▸ Provided data:

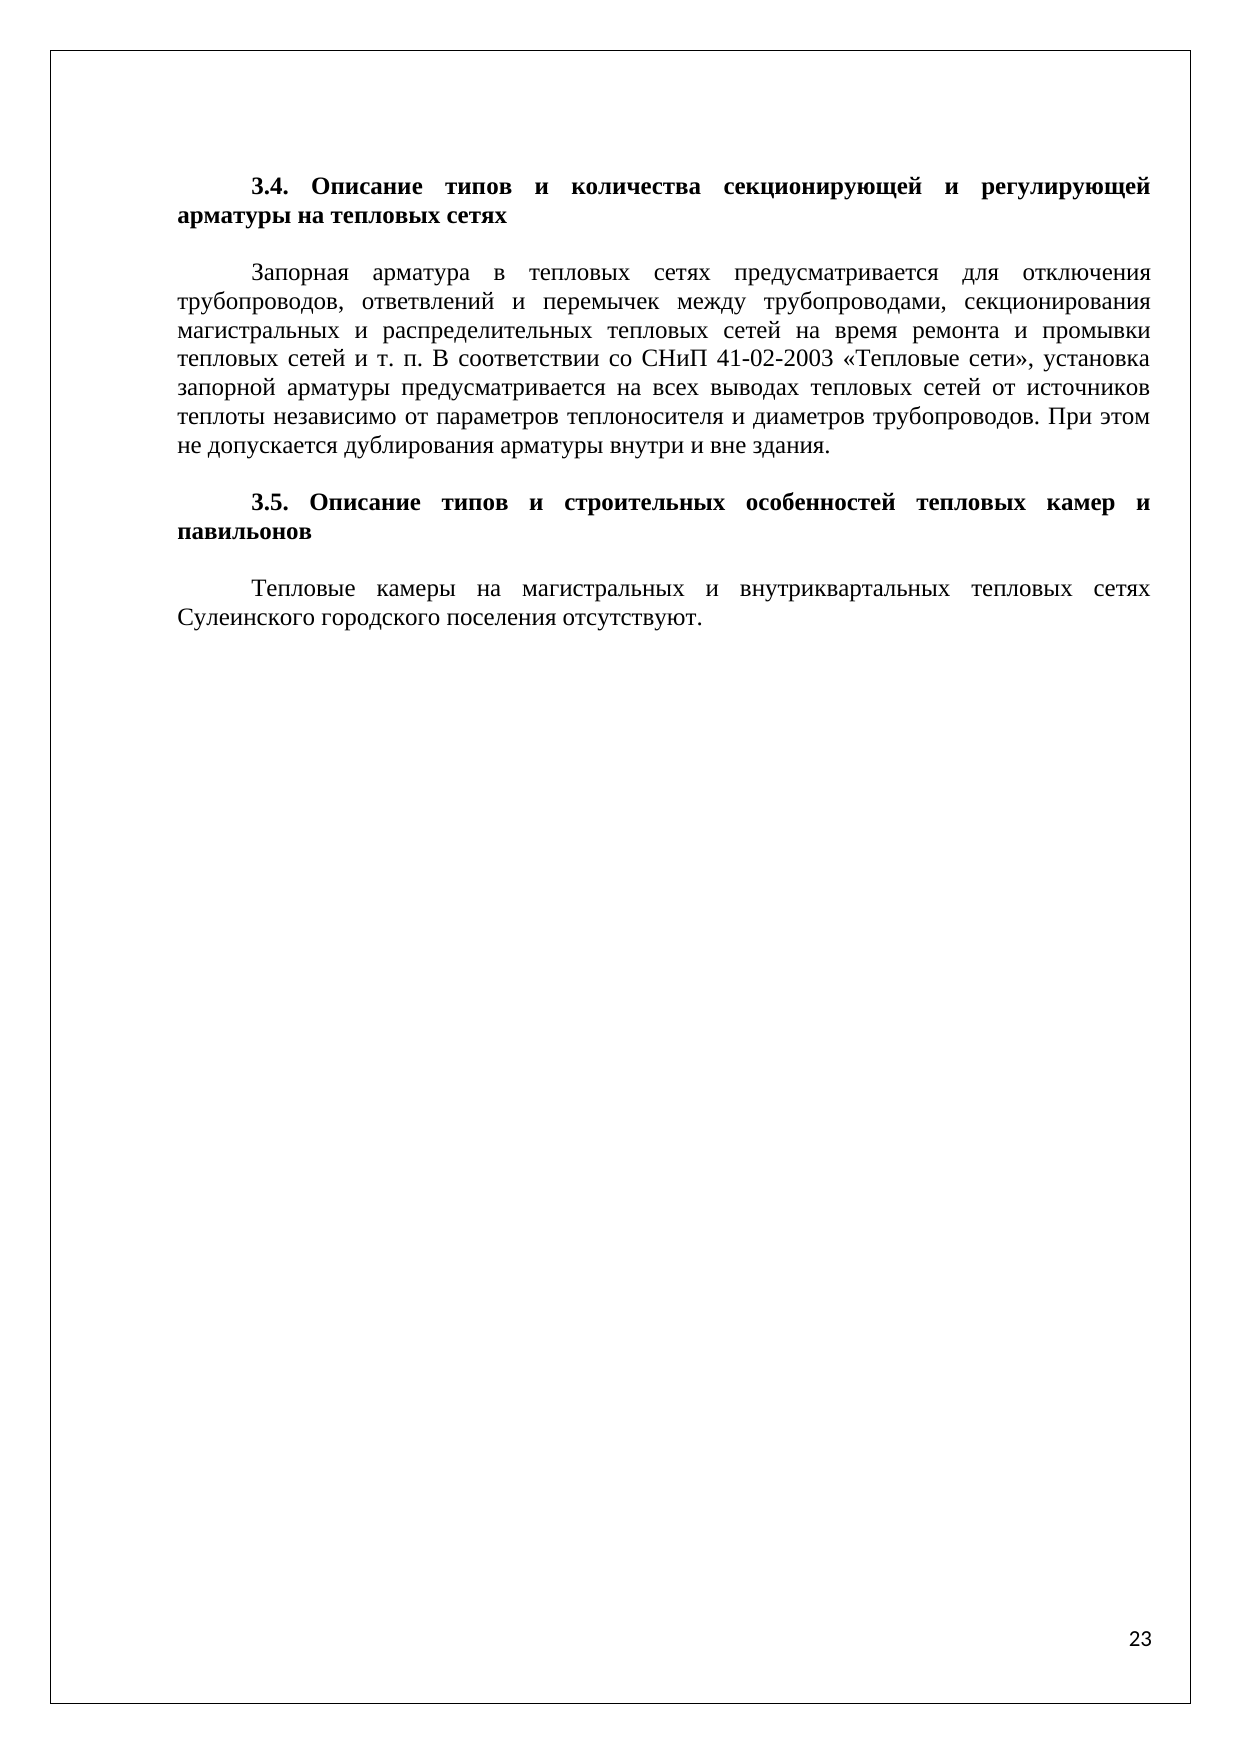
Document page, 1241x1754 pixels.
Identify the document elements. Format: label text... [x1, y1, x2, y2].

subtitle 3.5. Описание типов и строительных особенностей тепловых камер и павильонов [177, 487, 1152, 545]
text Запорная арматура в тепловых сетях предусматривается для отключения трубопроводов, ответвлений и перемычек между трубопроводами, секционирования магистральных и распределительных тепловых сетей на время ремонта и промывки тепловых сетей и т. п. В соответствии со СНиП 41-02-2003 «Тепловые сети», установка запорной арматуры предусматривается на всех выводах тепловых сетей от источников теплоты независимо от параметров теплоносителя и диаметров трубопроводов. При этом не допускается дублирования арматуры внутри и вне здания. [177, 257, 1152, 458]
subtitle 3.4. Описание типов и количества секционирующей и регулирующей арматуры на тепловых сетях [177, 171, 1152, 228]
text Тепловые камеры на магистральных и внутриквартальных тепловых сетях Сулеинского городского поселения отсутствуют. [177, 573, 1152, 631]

▸ Task goal: Retype the data above as given, letting no picture into the copy.

▸ Written reply:
Document page, 1241x1754 pixels.
Identify the document elements. Format: label text... [x1, y1, x2, y2].

subtitle 3.5. Описание типов и строительных особенностей тепловых камер и павильонов [177, 487, 1152, 545]
text Запорная арматура в тепловых сетях предусматривается для отключения трубопроводов, ответвлений и перемычек между трубопроводами, секционирования магистральных и распределительных тепловых сетей на время ремонта и промывки тепловых сетей и т. п. В соответствии со СНиП 41-02-2003 «Тепловые сети», установка запорной арматуры предусматривается на всех выводах тепловых сетей от источников теплоты независимо от параметров теплоносителя и диаметров трубопроводов. При этом не допускается дублирования арматуры внутри и вне здания. [177, 257, 1152, 458]
subtitle 3.4. Описание типов и количества секционирующей и регулирующей арматуры на тепловых сетях [177, 171, 1152, 228]
text Тепловые камеры на магистральных и внутриквартальных тепловых сетях Сулеинского городского поселения отсутствуют. [177, 573, 1152, 631]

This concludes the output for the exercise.